Karlskoga, like most municipalities, cleared major commuter roadways first in snowy conditions. They decided to switch the order of “snow-clearing to prioritise pedestrian and public-transport users.” This turned out to be an injury- and life-saving decision. Sweden had collected data on hospital admissions for injuries since 1985, which is “dominated by pedestrians, who are injured three times more often than motorists in slippery or icy conditions.” Data are still being collected comparing injury rates before and after changing snow-clearing priorities but Perez’s research has uncovered key successes as more Swedish communities adopt new plowing policies. In Stockholm, she says, joint cycle and pedestrian laneways are now being cleared to summer conditions in the winter, and injury incidents have gone down by half.
This is a symptom of transport planning in general, Perez concludes: transport as a profession is highly male dominated, engineers focus mostly on mobility related to employment, and politicians will spend on road building (disproportionately benefitting men) but balk at funding transit or improvements for pedestrians (disproportionately disadvantaging women).
There are exceptions: Perez highlights successes, including in Vienna, where “60% of all journeys are made on foot, in no small part because the city takes gender planning seriously.” It’s been the gender planning office that collects data on pedestrian travel and has led to city-wide improvements for those walking to travel. Other things that benefit women: “hopper fares” on transit, which acknowledge the realities of women’s lives; collecting travel data that reflects the fact trips related to shopping and caregiving are as necessary as going to work; and encouraging mixed-use planning that allows women to access all they need nearby, rather than separating out zones in a city for work and living. This is particularly acute in large cities where people of low income need to travel extensively to reach places of work.

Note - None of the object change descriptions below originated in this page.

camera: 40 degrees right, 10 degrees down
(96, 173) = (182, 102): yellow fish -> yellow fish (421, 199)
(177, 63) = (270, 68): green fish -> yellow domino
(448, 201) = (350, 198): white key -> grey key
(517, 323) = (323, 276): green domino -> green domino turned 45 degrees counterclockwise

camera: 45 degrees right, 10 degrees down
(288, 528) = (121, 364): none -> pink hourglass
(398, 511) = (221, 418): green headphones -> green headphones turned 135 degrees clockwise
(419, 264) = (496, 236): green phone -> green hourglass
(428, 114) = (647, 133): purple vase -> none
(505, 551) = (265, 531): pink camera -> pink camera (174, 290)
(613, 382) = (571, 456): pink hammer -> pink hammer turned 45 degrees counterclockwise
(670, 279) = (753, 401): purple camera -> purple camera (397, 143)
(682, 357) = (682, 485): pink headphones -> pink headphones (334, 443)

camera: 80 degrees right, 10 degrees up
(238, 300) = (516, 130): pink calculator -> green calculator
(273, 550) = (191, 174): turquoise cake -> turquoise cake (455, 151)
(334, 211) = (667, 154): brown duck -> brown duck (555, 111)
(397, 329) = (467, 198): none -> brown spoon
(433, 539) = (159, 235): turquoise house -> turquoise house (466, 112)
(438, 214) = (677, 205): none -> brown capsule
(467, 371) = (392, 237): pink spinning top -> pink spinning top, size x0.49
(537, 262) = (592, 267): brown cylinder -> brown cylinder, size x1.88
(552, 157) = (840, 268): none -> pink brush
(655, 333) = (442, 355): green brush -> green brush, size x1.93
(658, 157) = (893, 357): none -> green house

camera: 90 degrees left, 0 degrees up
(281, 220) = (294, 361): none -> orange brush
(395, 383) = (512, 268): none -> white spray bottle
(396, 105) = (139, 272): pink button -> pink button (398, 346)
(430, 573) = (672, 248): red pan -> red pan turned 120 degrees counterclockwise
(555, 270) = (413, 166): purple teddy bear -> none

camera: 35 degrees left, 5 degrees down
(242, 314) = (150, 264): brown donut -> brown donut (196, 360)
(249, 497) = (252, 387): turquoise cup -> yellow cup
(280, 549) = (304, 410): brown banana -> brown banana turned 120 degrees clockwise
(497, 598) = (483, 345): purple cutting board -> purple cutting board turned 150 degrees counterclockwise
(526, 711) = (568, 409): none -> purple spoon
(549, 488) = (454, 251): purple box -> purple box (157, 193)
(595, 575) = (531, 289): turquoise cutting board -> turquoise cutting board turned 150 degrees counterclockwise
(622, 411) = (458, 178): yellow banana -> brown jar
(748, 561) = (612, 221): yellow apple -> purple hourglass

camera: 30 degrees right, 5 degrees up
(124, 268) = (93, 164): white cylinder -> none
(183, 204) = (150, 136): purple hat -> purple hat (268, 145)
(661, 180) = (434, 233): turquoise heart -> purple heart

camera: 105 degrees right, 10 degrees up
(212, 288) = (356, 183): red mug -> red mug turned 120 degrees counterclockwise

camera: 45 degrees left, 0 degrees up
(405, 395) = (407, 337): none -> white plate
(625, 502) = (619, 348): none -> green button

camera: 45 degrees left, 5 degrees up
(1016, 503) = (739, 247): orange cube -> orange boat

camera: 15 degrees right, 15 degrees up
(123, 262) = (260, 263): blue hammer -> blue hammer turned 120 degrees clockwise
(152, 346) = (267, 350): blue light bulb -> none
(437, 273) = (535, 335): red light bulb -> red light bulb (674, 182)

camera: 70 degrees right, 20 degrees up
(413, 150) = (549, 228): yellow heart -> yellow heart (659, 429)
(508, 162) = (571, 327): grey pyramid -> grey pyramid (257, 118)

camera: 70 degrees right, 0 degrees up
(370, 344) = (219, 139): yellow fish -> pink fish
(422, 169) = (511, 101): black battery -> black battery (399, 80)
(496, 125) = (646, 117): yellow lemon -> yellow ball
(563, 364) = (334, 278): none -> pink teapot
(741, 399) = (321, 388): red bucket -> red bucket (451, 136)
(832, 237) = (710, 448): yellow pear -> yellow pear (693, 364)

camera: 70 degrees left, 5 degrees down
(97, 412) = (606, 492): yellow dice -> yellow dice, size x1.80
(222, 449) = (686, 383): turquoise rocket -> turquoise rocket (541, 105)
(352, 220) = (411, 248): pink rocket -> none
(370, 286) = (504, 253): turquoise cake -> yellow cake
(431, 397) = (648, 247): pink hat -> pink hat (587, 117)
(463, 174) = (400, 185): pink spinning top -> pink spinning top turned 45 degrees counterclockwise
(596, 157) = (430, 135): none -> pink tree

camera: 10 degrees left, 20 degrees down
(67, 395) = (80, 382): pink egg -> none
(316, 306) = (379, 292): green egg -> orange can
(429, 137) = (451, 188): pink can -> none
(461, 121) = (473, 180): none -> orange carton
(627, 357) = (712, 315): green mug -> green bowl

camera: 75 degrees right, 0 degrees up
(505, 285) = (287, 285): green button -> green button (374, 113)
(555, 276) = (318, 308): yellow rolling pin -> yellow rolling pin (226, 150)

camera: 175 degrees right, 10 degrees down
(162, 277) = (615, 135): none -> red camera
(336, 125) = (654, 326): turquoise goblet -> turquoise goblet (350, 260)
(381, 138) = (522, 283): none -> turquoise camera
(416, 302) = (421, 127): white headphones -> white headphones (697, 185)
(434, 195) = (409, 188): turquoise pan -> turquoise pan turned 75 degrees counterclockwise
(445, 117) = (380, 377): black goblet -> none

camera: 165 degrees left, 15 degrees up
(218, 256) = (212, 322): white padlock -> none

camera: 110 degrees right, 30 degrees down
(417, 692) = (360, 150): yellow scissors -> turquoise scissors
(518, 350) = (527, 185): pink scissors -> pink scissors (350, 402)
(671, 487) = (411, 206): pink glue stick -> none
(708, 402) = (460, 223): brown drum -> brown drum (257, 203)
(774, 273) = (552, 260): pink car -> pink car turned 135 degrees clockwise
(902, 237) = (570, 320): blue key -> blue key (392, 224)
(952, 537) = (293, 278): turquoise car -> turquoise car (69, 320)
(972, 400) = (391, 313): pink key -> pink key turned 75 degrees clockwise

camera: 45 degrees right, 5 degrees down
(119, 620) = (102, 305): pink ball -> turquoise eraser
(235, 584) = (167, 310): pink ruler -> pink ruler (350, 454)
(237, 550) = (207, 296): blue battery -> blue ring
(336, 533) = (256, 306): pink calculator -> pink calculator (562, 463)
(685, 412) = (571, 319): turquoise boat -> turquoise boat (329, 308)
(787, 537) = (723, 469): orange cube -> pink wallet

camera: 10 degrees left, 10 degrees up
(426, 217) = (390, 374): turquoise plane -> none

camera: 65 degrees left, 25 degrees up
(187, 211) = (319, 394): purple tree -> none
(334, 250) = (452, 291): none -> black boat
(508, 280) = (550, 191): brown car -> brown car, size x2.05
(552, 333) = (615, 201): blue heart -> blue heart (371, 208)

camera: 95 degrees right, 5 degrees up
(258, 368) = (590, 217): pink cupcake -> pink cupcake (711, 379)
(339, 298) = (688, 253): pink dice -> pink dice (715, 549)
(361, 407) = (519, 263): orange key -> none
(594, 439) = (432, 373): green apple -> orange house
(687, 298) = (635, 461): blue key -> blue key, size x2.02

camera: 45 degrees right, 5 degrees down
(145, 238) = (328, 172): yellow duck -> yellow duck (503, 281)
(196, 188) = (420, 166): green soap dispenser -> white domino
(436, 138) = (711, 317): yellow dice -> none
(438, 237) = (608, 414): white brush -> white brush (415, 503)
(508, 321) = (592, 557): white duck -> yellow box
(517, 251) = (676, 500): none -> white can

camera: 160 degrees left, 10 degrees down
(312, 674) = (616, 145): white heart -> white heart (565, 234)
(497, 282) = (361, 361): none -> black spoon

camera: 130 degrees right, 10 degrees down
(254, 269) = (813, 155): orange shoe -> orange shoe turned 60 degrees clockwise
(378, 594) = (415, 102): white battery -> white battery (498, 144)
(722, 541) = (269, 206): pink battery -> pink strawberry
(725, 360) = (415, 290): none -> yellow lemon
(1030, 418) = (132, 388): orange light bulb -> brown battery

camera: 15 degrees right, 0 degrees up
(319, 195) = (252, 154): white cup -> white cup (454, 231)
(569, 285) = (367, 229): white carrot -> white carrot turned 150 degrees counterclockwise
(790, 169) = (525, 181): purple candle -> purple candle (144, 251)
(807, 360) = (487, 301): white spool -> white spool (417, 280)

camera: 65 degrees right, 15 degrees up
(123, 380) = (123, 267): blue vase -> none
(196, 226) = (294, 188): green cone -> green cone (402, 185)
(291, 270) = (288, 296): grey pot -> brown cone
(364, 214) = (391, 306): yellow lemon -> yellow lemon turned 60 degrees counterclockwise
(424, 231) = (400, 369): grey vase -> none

Perez’s book is an excellent reminder of how much we take for granted and that “data” are not neutral sets of numbers: when men are counted as the default and women treated as atypical, our policy choices and resource allocation discriminate against women. As we work toward our vision of a world with zero deaths on our roads, we need to take a step back and ensure the data we’re using to pursue that goal includes women as well as men.